I'm stuck on the following problem and could use a hint:
Let $Z_1,\ldots,Z_n$ be IID random variables with density $f$. Suppose that $\mathbb{P}(Z_i > 0) = 1$ and that $\lambda = \lim_{x \to 0^{+} } f(x) > 0$. Let:
$$X_n = n\min\lbrace Z_1,\ldots,Z_n\rbrace$$
Show that $X_n \rightsquigarrow Z$ (converges in distribution) where $Z$ has an exponential distribution with mean $\frac{1}{\lambda}$.
So far I've figured out that:
$$ \begin{align*} \mathbb{P}(X_n \leq x) &= \mathbb{P}(n\min\lbrace Z_1,\ldots,Z_n\rbrace \leq x) \\ &= \mathbb{P}(Z_1 \leq x/n \cup \ldots \cup Z_n \leq x/n) \\ &= 1 - \mathbb{P}(Z_1 > x/n \cap \ldots \cap Z_n > x/n) \\ &= 1 - \mathbb{P}(Z_1 > x/n) \cdot \ldots \cdot \mathbb{P}(Z_n > x/n) \\ &= 1 - \mathbb{P}(Z_1 > x/n)^n \\ &= 1 - (1-\mathbb{P}(Z_1 \leq x/n))^n \\ &= 1 - (1-F_{Z_1}(x/n))^n \end{align*} $$
But I'm not sure where to go from here. Although I know the CDF/PDF for $Z$, I don't know it for $Z_1,\ldots,Z_n$, and it's not immediately obvious to me how I can leverage the fact that $Z_1,\ldots,Z_n$ are guaranteed to be positive, other than if I rewrite $F_{Z_1}(x/n)$ to be an explicit integral of $f$ that the lower bound of the integral can be zero instead of negative infinity.
If I just try to take the limit as $n$ goes to infinity of both sides I can't simplify the RHS expression any further because of the power of $n$. I know that $a_n \to a \implies (1 + \frac{a_n}{n})^n \to e^a$ but I haven't managed to successfully apply it -- I assume this somehow helps me collapse the RHS into the CDF for an exponential, because I don't see another way to get $e$.
Finally I don't have any idea how to leverage the definition of lambda. Usually we care about right continuity of the CDF not the density function.
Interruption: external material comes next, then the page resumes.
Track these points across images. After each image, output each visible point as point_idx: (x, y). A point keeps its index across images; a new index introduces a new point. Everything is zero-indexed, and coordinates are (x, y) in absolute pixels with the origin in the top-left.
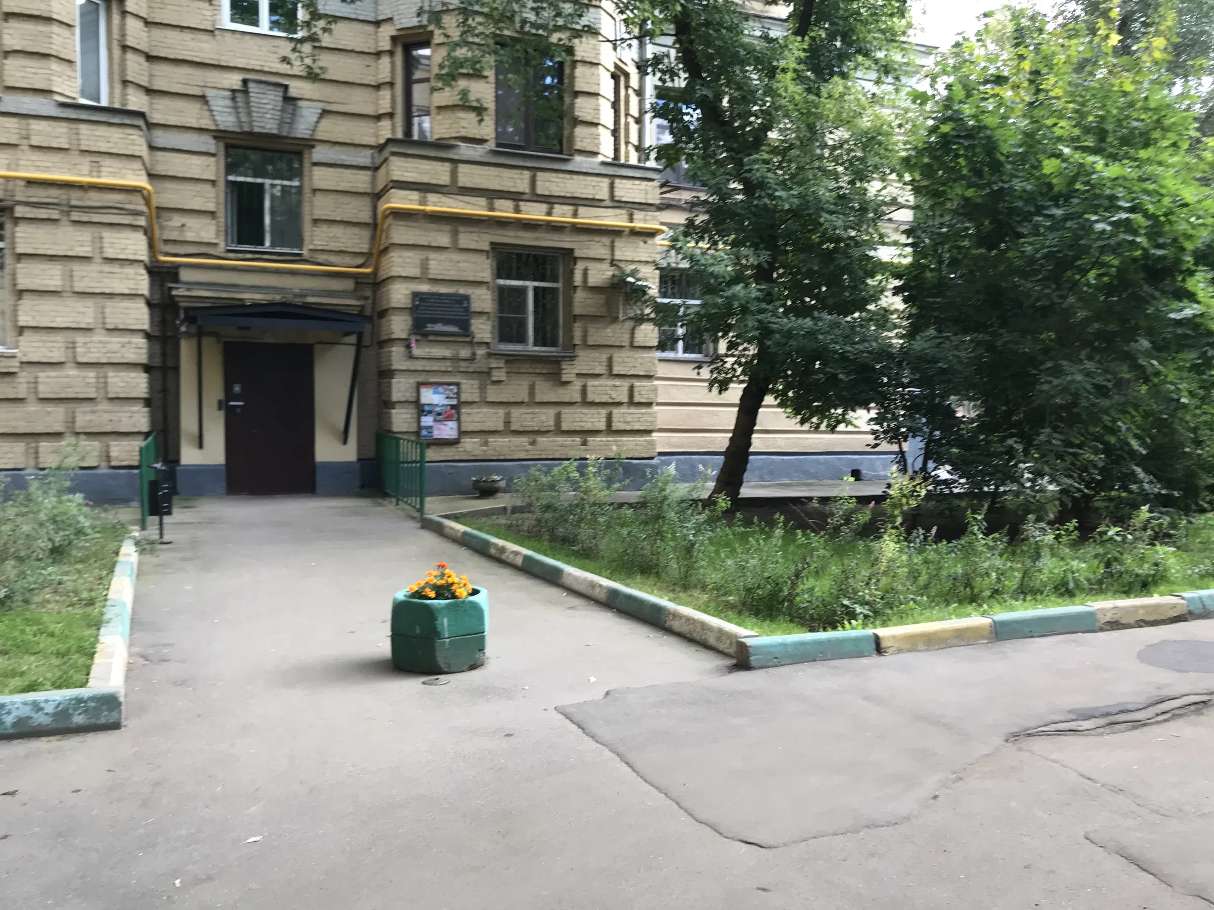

You need to prove this probability approximates $1-\exp -\lambda x$, i.e. that $(1-F_{Z_i}(x/n))^n\approx\exp -\lambda x$. But for $n\gg x$, $$F_{Z_i}(0)=0\implies F_{Z_i}(x/n)\sim \frac{x}{n} F_{Z_i}'(0)=\frac{\lambda x}{n},$$so the claim follows from $\exp -t=\lim_{n\to\infty}(1-\frac{t}{n})^n$.